Rabbinic Judaism is not a later layer added onto some pristine biblical core. It is the Judaism that emerged from Sinai, preserved the Tanach, formulated the prayers, and enabled the Jewish people to remain a covenantal partner with the Creator through exile, dispersion, and return. The message that humans are meant to be active partners in Creation is embedded in the very structure of a Torah that requires elucidation, application, and human responsibility.
To claim there is a Judaism besides or against Rabbinic Judaism is to reject the explicit divine guarantee at Sinai, to dismiss the Men of the Great Assembly who sealed our Scriptures and our prayers, and to abandon the partnership model that has sustained Jewish life for millennia.

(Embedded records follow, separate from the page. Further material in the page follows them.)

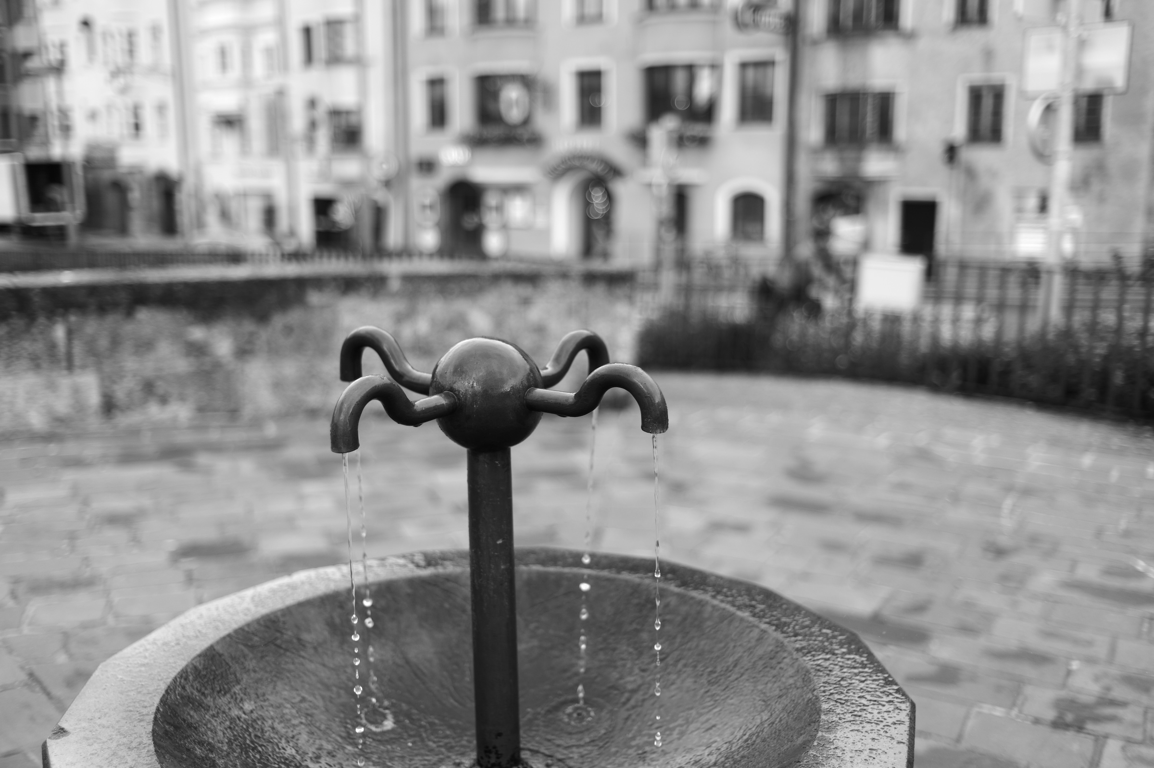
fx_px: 1121
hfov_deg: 54.5
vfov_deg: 37.8
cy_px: 384
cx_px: 577
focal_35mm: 35
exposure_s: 1/1000
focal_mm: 35
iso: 320
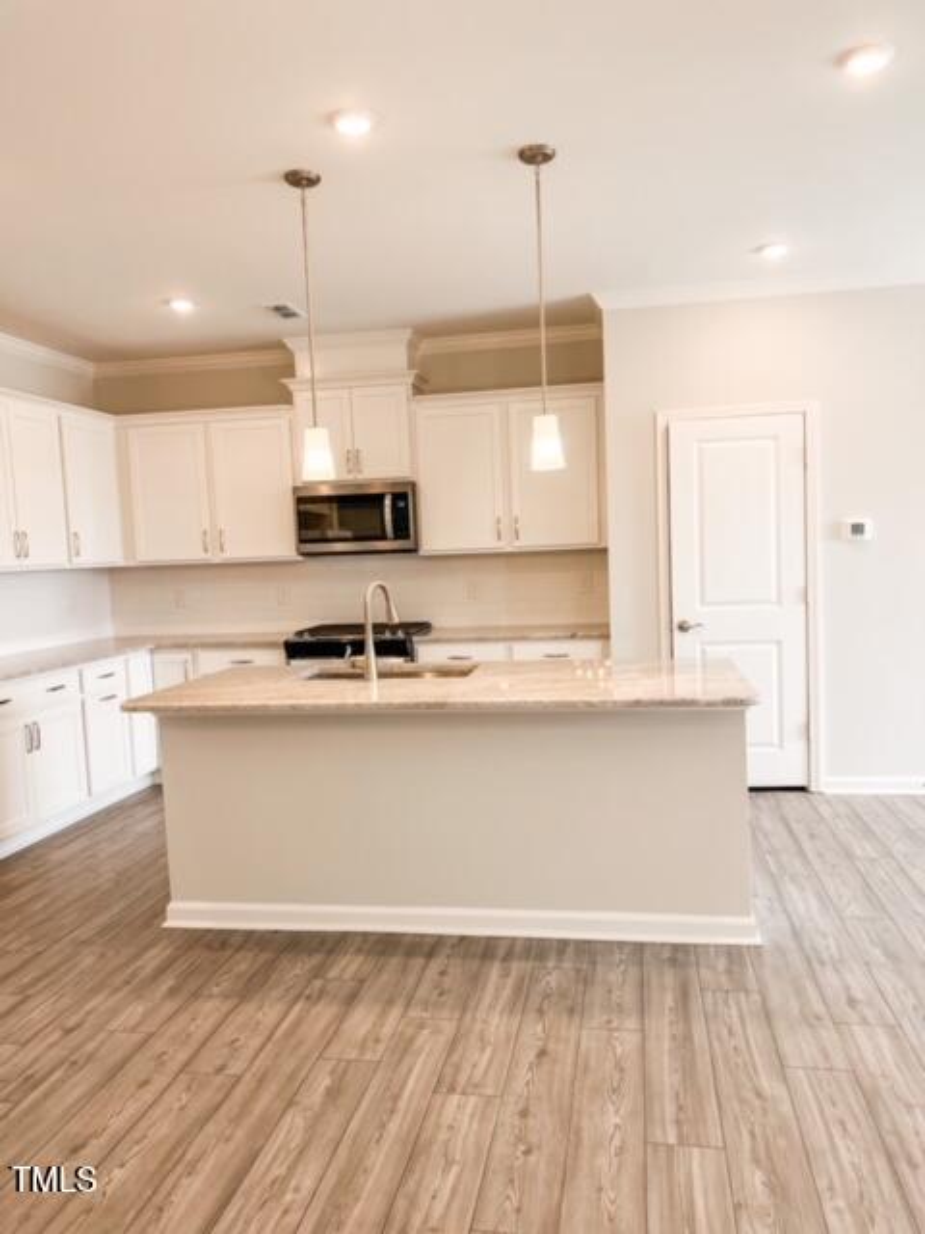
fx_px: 926
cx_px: 462
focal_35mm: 26
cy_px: 617
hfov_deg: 53.1
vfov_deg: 67.3
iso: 50
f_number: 1.5
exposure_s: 1/240
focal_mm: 5.7
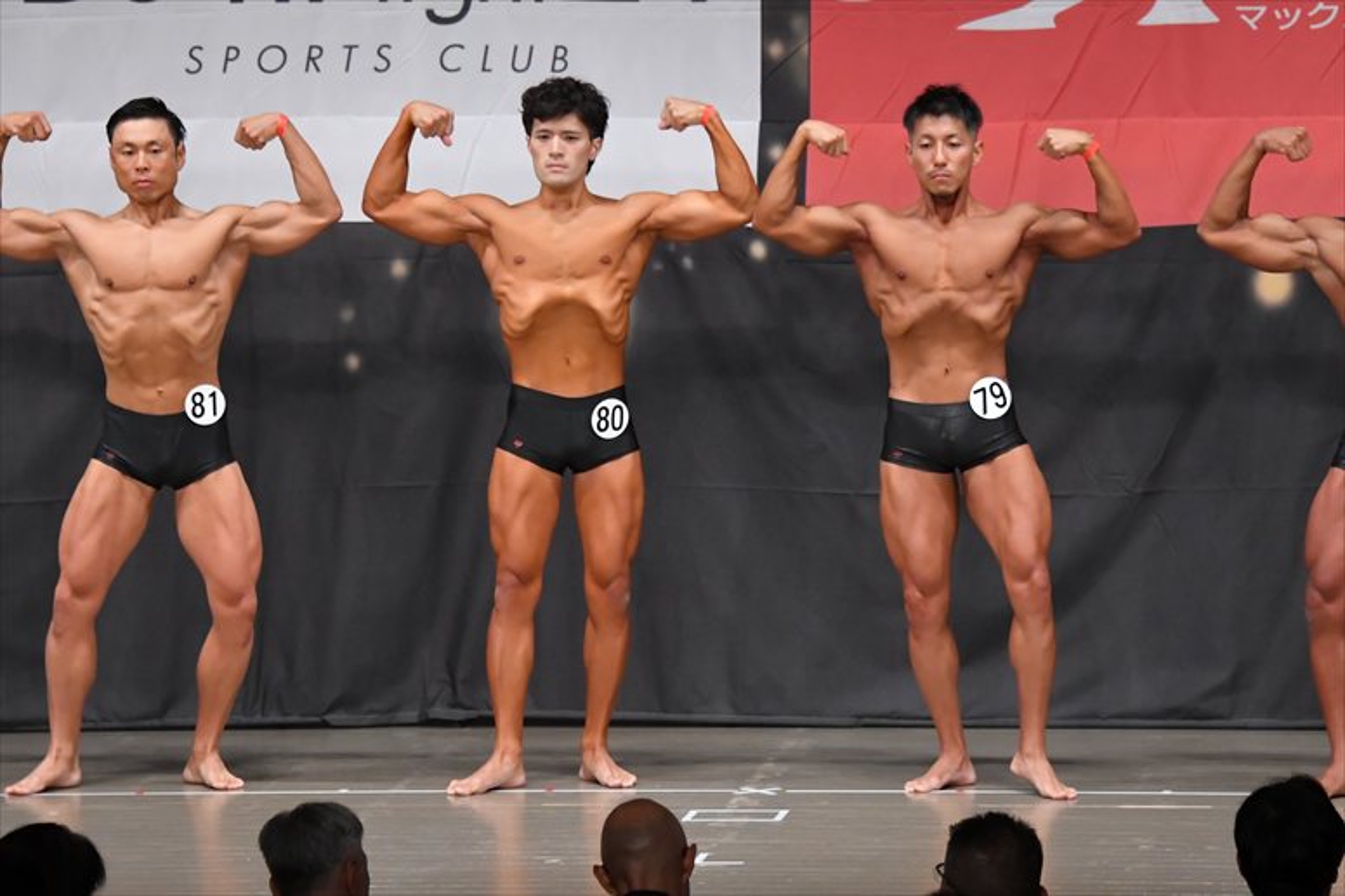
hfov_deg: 10.2
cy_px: 448
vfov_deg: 6.8
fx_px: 7543
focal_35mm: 202
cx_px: 672
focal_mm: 135
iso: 5000
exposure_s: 1/400
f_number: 5.6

The path forward is not to diminish the title “rabbi” but to restore its meaning: to demand of those who bear it genuine breadth of Torah knowledge, fidelity to the full mesorah, and the humility to recognize the limits of their expertise—especially when venturing beyond halakhah into the complexities of the world. It is to encourage every Jew to deepen their own connection to the chain: to study Chumash and Tanach with commentaries, to engage with the Talmud and its transmitters, and to appreciate that the rabbis are not obstacles between us and G-d but the very instruments through which the divine will continues to be revealed and enacted.
There is no Judaism besides Rabbinic Judaism—because Rabbinic Judaism is Judaism, the Judaism of Moshe Rabbenu, of the Men of the Great Assembly, and of every generation that has kept the flame alive. Anything less is a severed branch, cut off from the living tree of Torah.
May we merit to strengthen that tree, to honor its true guardians, and to fulfill our role as partners in Creation.